Non profit

Addio boss, addio commesse? «Da noi non è andata così»

La cooperativa che ha rilanciato la Calcestruzzi Ericina

di Redazione

Tra le tantissime aziende confiscate costrette a chiudere o a fallire per le pressioni mafiose, ce n’è una che ha resistito. La storia della Calcestruzzi Ericina Libera è oggi la dimostrazione di come si possa uscire dal giogo della criminalità organizzata e rinascere grazie alla collaborazione tra associazionismo e istituzioni locali. Tutto ha inizio nel 1996, quando l’azienda viene sequestrata a Vincenzo Virga, boss del mandamento di Trapani. «In quel periodo non avevamo problemi di commesse e il lavoro arrivava con sorprendente facilità», racconta l’attuale presidente della Calcestruzzi Ericina Libera, Giacomo Messina. Ma all’improvviso per Messina e gli altri lavoratori dell’azienda tutto cambia. Dal tribunale di Trapani piomba il decreto di confisca definitiva e contemporaneamente viene arrestato l’allora proprietario colluso. «In pochissimo tempo perdemmo oltre il 50% delle commesse perché la mafia incominciò a fare pressione sugli abituali clienti», continua Messina.
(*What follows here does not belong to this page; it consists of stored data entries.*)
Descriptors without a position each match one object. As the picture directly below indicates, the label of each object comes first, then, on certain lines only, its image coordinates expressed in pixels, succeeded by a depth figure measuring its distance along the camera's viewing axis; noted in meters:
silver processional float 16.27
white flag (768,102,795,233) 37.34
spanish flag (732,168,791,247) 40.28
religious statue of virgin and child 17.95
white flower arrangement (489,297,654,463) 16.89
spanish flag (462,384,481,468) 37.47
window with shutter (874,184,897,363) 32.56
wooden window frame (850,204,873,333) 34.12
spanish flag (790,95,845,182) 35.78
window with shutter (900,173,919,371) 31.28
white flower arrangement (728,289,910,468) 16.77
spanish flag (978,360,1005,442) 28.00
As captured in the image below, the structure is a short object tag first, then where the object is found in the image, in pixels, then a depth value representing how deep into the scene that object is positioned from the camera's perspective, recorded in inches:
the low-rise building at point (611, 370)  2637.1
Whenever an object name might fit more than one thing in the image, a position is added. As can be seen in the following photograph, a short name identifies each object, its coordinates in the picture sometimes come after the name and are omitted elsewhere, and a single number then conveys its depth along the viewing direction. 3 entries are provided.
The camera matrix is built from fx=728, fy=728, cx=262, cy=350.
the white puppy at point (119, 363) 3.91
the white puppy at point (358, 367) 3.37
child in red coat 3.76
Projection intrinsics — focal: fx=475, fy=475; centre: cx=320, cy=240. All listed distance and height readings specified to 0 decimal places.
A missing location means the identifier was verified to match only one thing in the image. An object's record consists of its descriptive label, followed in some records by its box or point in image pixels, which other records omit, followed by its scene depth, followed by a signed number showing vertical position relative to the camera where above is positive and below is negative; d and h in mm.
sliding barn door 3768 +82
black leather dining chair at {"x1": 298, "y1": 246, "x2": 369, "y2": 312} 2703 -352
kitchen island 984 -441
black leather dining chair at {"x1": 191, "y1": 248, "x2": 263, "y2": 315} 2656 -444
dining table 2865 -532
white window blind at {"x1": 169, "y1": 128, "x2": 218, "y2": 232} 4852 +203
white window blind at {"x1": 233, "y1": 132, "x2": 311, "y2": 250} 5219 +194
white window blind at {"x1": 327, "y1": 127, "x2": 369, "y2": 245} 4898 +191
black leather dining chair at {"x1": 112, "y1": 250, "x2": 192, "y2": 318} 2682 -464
I lavoratori della Calcestruzzi sono costretti alla cassaintegrazione e, come se non bastasse, i clan riescono a contattare un funzionario del Demanio e lo convincono a svalutare l’impresa per poter poi facilmente riacquistarla all’asta. «Le circostanze ci consigliavano di lasciar perdere, ma per noi quell’azienda aveva un significato particolare perché ci aveva dato da mangiare per oltre dieci anni», racconta Messina, «e non potevamo lasciarla agli interessi mafiosi». Per fortuna l’intervento del prefetto Fulvio Sodano scongiura la chiusura, e con il contributo di Libera, della cooperazione e delle amministrazioni locali la Calcestruzzi riesce a mantenere il livello occupazionale e a ottenere alcune importanti commesse, tra le quali i lavori dell’America’s Cup.
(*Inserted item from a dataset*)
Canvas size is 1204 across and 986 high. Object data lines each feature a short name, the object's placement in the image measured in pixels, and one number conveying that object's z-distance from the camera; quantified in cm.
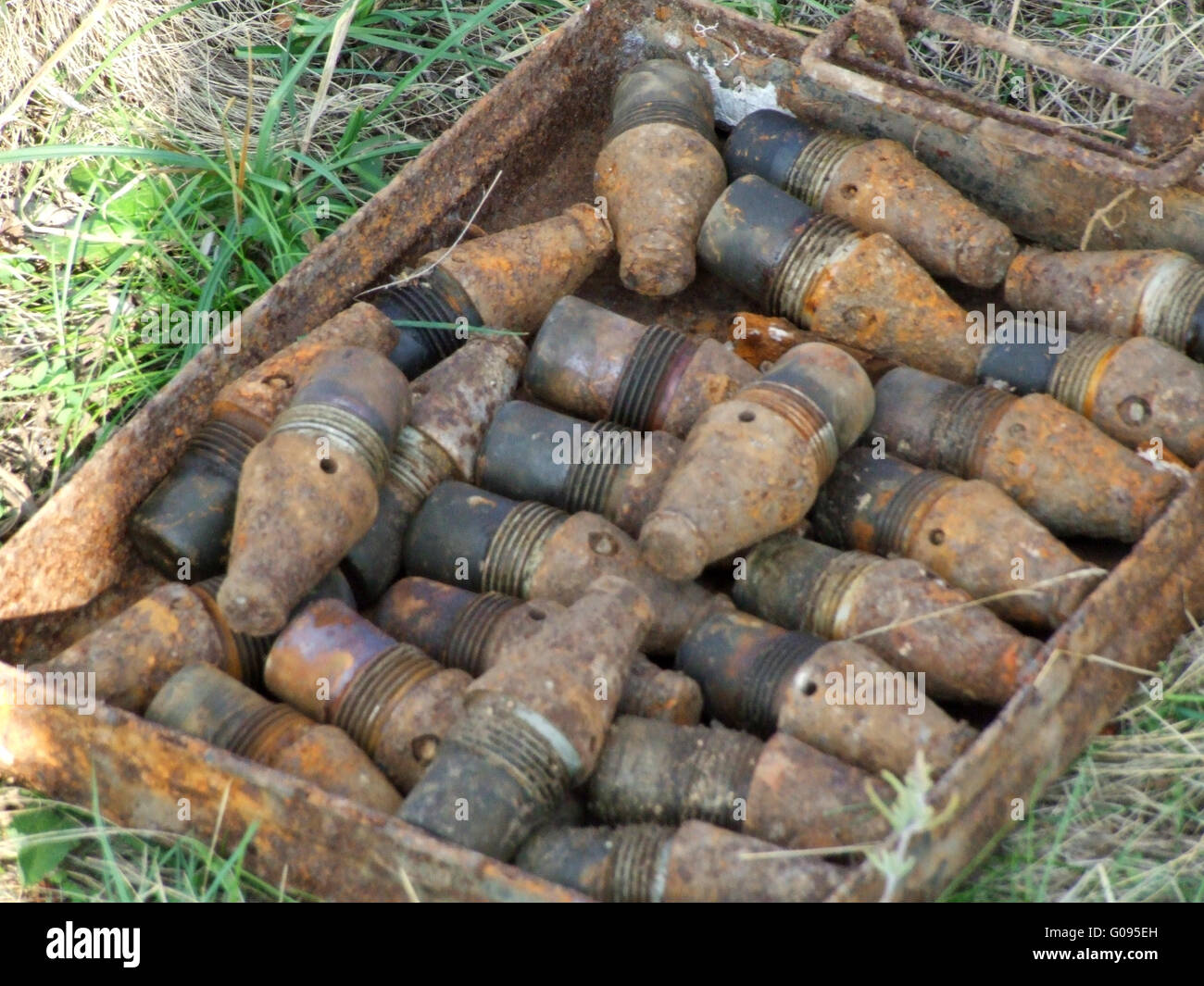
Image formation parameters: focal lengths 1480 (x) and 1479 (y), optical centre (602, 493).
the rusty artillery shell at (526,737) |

Ma i lavoratori non si accontentano e provano ad entrare nella innovativa filiera del riciclaggio di rifiuti inerti. «L’idea era quella di diversificare il nostro mercato con un occhio all’ambiente e al riutilizzo di materiale altamente inquinante», aggiunge Messina. La Calcestruzzi Ericina sarebbe diventata un simbolo dell’antimafia, «producendo calcestruzzo legale ed ecologico». Il forte impegno di Libera permette alla Calcestruzzi di accedere ai finanziamenti Pon Sicilia, ai quali si aggiungono 700mila euro provenienti da Unipol.
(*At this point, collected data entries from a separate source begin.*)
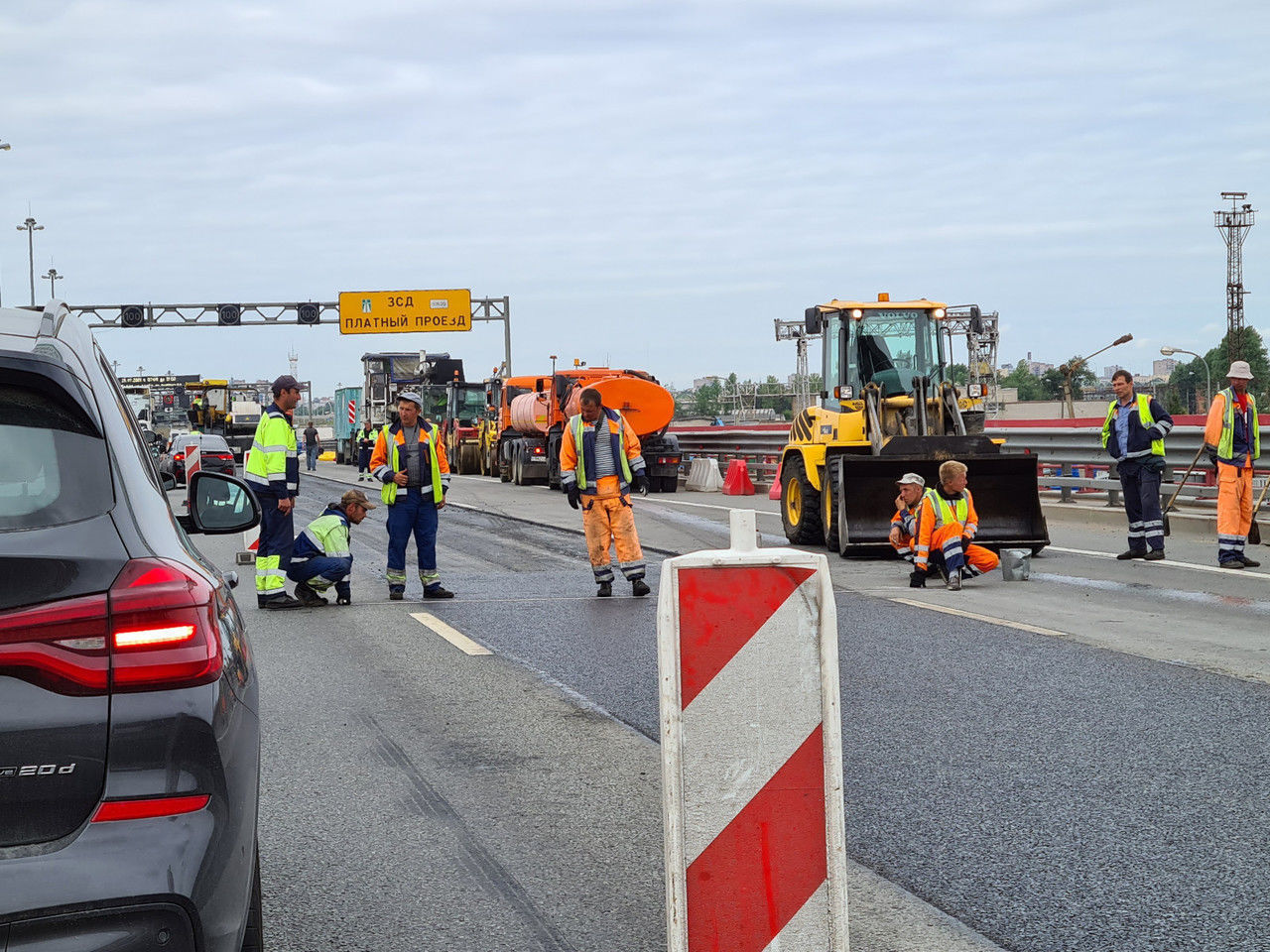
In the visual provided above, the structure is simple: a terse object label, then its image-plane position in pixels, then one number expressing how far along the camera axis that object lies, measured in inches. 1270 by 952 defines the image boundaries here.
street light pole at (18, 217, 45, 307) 3262.8
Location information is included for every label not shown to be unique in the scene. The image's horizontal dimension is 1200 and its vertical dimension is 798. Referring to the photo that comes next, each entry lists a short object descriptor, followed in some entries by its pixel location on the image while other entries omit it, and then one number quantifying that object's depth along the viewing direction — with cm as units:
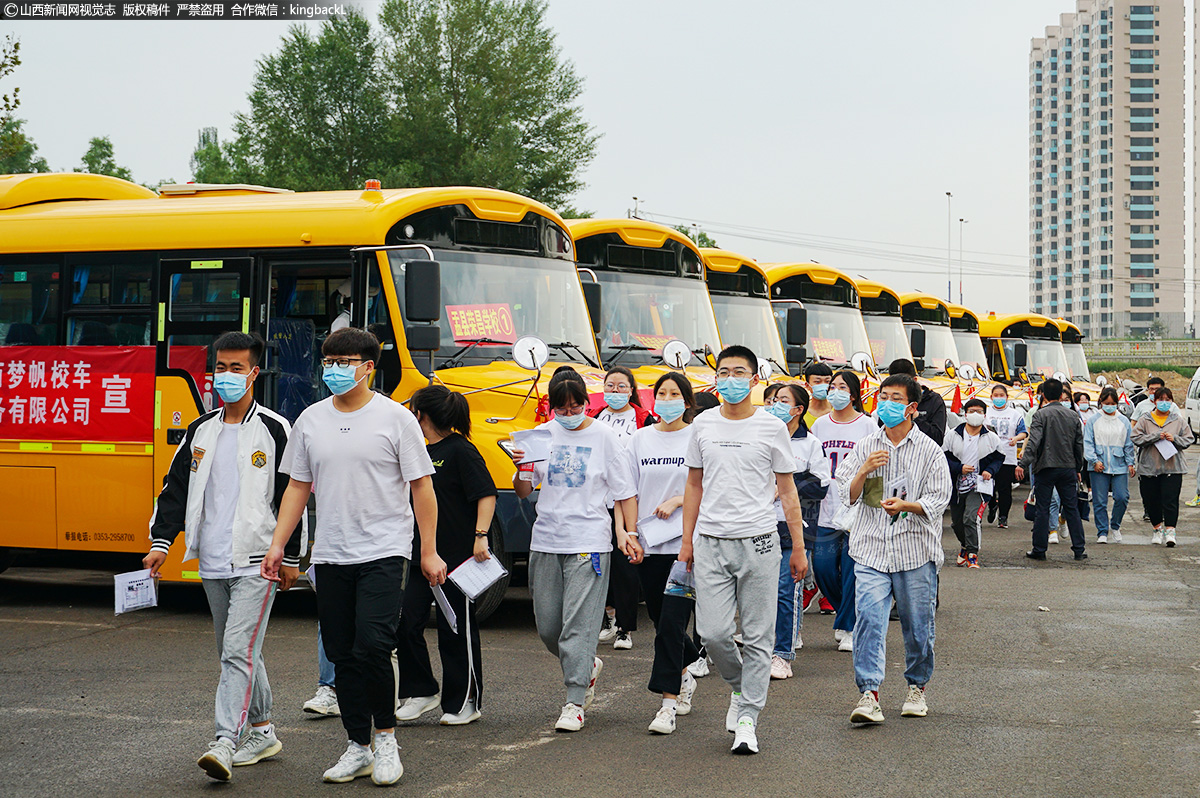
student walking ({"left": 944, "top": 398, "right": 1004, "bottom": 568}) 1284
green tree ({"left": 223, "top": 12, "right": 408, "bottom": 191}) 4831
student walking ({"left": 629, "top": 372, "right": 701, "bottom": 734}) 673
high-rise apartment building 15538
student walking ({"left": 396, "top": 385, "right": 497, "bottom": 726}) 673
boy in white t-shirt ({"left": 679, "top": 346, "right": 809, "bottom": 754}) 646
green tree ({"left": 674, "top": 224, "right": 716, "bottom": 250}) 8834
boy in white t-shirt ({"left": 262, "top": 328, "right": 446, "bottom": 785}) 582
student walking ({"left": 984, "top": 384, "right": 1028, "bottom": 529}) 1616
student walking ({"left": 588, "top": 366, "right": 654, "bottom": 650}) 829
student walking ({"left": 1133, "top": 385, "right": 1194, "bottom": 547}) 1531
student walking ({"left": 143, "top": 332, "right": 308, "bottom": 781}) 597
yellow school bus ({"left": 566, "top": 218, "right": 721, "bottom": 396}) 1289
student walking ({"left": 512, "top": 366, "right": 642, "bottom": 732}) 684
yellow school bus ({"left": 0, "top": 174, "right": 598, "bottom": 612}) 985
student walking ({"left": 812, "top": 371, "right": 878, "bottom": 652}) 884
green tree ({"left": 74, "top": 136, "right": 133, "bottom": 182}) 8082
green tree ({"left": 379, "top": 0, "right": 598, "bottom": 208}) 4856
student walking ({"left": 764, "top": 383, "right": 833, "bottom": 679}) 823
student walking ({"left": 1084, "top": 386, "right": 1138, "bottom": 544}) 1557
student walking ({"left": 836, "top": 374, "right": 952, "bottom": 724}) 695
Nel 2007 aprono i primi impianti e l’anno dopo i lavoratori decidono di fondare la cooperativa “Calcestruzzi Ericina Libera”, passaggio obbligato per poter avere assegnato definitivamente il bene. Oggi l’azienda è saldamente sul mercato. «Nel 2010 siamo riusciti a fatturare oltre 1,5 milioni di euro e in questi anni abbiamo evitato licenziamenti arrivando persino ad assumere altri lavoratori». «Certo, il nostro volume di affari è ancora legato alla produzione tradizionale di calcestruzzo», continua Messina, «ma stiamo cercando di sensibilizzare anche le amministrazioni pubbliche all’utilizzo di materiale di riciclo». D’ora in poi, però, per la Calcestruzzi arriveranno altri problemi. «Con l’assegnazione definitiva, tutti gli oneri cadranno su di noi e così dovremo sostenere anche il mutuo di 700mila euro concesso da Unipol». «In più, a differenza dei beni immobili, le aziende non possono beneficiare dei fondi Pon Sicurezza e questo ne fa una sorta di beni confiscati di serie B. Purtroppo lo Stato non sembra ancora curarsi delle aziende, eppure questo è forse uno dei problemi più gravi nel settore dei beni confiscati», conclude Messina.